Precedent is an absolutely vital part of American jurisprudence. Judges look to previous court cases to help guide them through their decision making process. Judges attempt to distinguish cases that are different, and analogize similar cases. Precedent adds an amount of stability to our justice system. But what happens when the outcomes of seemingly similar cases appear contradictory? The case of Khan v. Normand, et al. helps illustrate the importance of precedent in the context of the tragic death of a man in police custody and illustrates how judges can look at the same precedents and reach very different conclusions.
On July 17, 2007, Nayeem Khan, a man with a history of mental illness, began to run around a grocery store yelling that people outside were going to kill him. While visibly upset and delusional, Mr. Khan was also suffering from a drug-induced psychosis at the time of this incident. After managing to handcuff him, store security guards, and an off-duty sheriff’s deputy that happened to be in the store at the time of the incident, contacted the Jefferson Parish Sheriff’s Office. When deputies began to remove Mr. Khan from the store, he physically resisted. Eventually deputies restrained Mr. Khan by handcuffing both his hands and legs behind his body and connecting his hand and leg restraints with another pair of handcuffs. This meant Mr. Khan was in a four-point restraint which effectively hog-tied him. Mr. Khan began to have great difficulty breathing almost immediately, and deputies removed the restraints and administered CPR until an ambulance arrived. Mr. Khan began to breathe again, but tragically died later that night.

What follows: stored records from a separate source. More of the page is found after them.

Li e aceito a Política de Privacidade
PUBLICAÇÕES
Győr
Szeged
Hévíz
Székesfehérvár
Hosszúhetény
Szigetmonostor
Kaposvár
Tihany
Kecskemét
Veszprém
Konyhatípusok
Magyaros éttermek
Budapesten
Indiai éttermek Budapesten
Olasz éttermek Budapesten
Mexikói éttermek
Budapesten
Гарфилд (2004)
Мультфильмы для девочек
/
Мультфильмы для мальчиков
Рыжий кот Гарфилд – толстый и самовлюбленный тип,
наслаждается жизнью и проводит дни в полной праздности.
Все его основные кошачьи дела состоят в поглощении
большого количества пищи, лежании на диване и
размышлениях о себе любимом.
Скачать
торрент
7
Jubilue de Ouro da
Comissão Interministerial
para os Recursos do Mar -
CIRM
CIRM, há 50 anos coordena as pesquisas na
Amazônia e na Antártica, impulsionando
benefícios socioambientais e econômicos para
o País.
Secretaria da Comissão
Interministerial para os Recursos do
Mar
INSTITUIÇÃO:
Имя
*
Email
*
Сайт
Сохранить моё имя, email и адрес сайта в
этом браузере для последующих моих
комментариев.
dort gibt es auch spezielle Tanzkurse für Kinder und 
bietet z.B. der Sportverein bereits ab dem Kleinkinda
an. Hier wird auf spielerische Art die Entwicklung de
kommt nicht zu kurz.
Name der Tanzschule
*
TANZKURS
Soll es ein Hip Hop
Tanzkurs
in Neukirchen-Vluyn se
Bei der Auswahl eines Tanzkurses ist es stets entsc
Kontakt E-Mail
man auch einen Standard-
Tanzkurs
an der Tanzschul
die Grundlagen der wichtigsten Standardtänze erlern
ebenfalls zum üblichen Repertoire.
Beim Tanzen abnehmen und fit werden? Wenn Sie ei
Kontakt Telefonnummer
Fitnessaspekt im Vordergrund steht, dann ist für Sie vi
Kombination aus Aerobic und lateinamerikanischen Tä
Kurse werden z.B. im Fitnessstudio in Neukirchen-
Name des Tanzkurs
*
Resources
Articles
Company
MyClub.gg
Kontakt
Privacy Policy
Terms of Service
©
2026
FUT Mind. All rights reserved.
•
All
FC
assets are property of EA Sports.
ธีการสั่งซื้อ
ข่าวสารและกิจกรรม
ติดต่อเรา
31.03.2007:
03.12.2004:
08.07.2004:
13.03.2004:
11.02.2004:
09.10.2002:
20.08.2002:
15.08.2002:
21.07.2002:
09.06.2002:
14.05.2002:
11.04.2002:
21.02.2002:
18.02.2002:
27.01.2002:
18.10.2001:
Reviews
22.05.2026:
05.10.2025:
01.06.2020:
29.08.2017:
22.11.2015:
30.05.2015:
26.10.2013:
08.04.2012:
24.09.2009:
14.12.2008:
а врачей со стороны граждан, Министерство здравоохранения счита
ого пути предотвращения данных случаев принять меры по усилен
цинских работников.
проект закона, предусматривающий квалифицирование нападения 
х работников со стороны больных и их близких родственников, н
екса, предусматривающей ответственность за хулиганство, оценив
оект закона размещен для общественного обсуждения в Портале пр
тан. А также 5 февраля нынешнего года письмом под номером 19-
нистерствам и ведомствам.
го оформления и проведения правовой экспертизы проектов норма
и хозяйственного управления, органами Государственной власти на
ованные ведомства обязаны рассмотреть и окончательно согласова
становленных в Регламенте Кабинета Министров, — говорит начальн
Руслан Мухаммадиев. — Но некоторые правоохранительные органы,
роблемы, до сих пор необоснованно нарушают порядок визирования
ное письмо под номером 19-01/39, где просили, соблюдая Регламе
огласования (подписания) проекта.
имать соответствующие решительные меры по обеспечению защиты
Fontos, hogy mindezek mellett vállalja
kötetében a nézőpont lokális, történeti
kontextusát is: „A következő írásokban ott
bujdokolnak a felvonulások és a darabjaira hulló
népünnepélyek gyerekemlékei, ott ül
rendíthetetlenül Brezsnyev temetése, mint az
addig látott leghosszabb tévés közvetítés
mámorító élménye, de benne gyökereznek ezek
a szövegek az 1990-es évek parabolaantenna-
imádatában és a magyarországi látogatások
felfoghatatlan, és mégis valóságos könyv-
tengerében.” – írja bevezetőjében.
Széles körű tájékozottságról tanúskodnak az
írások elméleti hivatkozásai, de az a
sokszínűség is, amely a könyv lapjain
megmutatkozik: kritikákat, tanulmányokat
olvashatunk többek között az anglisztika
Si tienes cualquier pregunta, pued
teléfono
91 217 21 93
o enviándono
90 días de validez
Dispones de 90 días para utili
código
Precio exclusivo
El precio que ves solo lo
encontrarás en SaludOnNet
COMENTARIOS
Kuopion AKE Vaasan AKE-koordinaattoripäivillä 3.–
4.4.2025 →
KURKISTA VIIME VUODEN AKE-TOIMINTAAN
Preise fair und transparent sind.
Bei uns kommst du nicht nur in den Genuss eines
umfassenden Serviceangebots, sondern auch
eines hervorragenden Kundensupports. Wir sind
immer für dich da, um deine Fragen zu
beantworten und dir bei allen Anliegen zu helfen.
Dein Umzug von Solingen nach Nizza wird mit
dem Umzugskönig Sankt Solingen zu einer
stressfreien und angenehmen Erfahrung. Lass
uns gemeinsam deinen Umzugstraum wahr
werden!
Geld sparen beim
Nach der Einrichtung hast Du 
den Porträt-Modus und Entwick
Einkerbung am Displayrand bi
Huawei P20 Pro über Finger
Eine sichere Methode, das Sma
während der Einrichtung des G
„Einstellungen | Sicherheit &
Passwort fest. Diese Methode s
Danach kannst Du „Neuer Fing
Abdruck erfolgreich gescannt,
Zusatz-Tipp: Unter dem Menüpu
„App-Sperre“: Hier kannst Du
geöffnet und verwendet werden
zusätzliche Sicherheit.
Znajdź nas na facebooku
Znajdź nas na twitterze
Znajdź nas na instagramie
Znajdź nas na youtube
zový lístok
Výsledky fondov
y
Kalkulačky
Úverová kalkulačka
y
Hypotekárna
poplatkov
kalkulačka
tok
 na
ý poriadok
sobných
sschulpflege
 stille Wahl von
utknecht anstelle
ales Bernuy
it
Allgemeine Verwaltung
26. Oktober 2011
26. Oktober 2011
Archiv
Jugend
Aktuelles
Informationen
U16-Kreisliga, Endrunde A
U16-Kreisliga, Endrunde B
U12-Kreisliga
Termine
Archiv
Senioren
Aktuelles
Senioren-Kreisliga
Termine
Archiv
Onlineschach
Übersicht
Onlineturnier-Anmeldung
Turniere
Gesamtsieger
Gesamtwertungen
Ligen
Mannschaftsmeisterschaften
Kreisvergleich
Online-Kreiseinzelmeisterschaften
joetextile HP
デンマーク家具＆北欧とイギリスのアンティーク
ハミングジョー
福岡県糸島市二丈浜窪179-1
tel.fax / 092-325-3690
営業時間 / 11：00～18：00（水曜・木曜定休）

Mr. Khan’s parents sued the Jefferson Parish Sheriff’s Office and the individual deputies involved in their son’s restraint alleging excessive force and violations of Nayeem’s constitutional rights. The Jefferson Parish Sheriff’s Office sought a summary judgment alleging that the deputies were protected from liability on the basis of qualified immunity. The district court agreed, and granted the motion for summary judgment on the grounds of qualified immunity which prevents government officials from being sued while in the course of performing their official duties.